Among the students' class exercises is circle breathing, in which they trace a circle with their fingers and breath in, then trace it the opposite way and breath out. They know the three parts of the brain – the prefrontal cortex, the hippocampus and the amygdala, which causes the fight/flight/freeze reaction in stressful situations.

For another exercise, Goldberg told students to close their eyes as she played sounds of the sea. She asked what they heard; the waves crashing, a seagull, the wind, they said.

"When you feel frustrated you can sit down and breath and that works for most people," Goldberg said.

Teachers seem sold on the benefits. "During a math lesson, the kids were antsy," said third-grade teacher Roshanna Floyd. "I said, Let's take a mindful moment. Everyone lies on the floor and breathes. After we went back to our lesson, they were much better."

Mindful breaks are even helping in kindergarten.  "They'll come to me throughout the day and say, 'I need to go to the peace corner' " – where there is a timer for breathing, "mindful" putty with lavender, and stress balls, said teacher Sue Dunham.

Goldberg is now taking the program into the high school, the epicenter of community concern. To start, she asked the ninth graders to try keeping their mind on one thought for a minute. A few students closed their eyes, while others put their heads down. Only four or five said they were successful.

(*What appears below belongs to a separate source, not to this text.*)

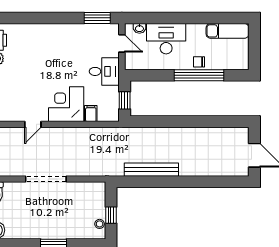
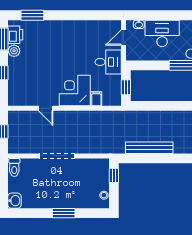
window: (97, 18) -> (32, 15), moved
door: (122, 43) -> (124, 37), swing flipped
door: (33, 124) -> (46, 108), hinge flipped
window: (111, 215) -> (114, 175), moved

Goldberg asked the kids to breathe through their noses and be mindful of each breath. "And just enjoy this moment. It's one of the few times in your day someone is going to ask you to do nothing. And doing nothing is good for you."

After class, some students said they'd already downloaded a meditation app called Calm on their smartphones and were ready to try mindfulness to help get through hectic school days.

"When you're little, it's fun being crazy," said Tatyana Scott, 15, who is loaded with homework and tests, "but now you've got to breathe."